- **The problem**
Rewrite the following records as a numbered list, one entry per line and with blank lines omitted, and leave out the pictures.

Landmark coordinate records
——
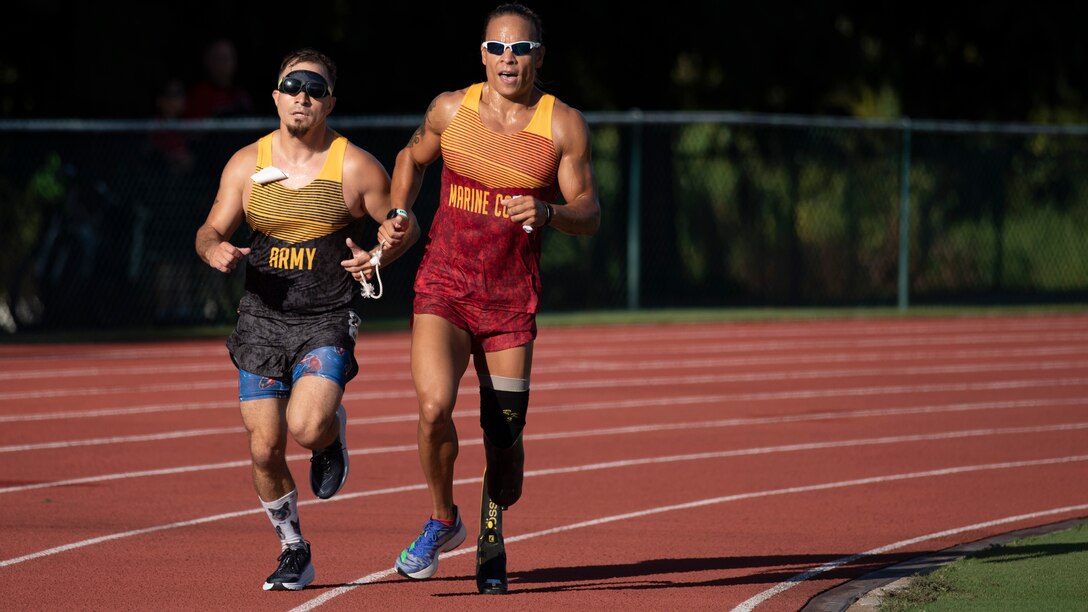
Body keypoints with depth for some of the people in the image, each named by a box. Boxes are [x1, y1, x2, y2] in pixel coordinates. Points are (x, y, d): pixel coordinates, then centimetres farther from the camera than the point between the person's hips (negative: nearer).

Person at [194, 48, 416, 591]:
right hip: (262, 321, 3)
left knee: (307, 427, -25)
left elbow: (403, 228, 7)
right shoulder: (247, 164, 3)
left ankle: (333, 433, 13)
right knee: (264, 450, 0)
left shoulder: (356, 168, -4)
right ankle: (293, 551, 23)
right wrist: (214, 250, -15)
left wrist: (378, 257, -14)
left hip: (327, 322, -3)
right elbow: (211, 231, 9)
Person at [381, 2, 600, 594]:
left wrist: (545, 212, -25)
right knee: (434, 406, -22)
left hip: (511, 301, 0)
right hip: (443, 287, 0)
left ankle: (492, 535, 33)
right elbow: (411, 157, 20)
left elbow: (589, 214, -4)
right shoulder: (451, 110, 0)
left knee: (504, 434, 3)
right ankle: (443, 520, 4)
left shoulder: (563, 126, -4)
——
- **The completed task**
1. Body keypoints with depth for some of the people in the image, each named by a box. Boxes are [x1, y1, x2, y2] in pixel coordinates. Points are (x, y, d): pixel coordinates, then centimetres farther from the camera than the point between the person's hips (negative: nearer).
2. Person at [194, 48, 416, 591]:
3. right hip: (262, 321, 3)
4. left knee: (307, 427, -25)
5. left elbow: (403, 228, 7)
6. right shoulder: (247, 164, 3)
7. left ankle: (333, 433, 13)
8. right knee: (264, 450, 0)
9. left shoulder: (356, 168, -4)
10. right ankle: (293, 551, 23)
11. right wrist: (214, 250, -15)
12. left wrist: (378, 257, -14)
13. left hip: (327, 322, -3)
14. right elbow: (211, 231, 9)
15. Person at [381, 2, 600, 594]:
16. left wrist: (545, 212, -25)
17. right knee: (434, 406, -22)
18. left hip: (511, 301, 0)
19. right hip: (443, 287, 0)
20. left ankle: (492, 535, 33)
21. right elbow: (411, 157, 20)
22. left elbow: (589, 214, -4)
23. right shoulder: (451, 110, 0)
24. left knee: (504, 434, 3)
25. right ankle: (443, 520, 4)
26. left shoulder: (563, 126, -4)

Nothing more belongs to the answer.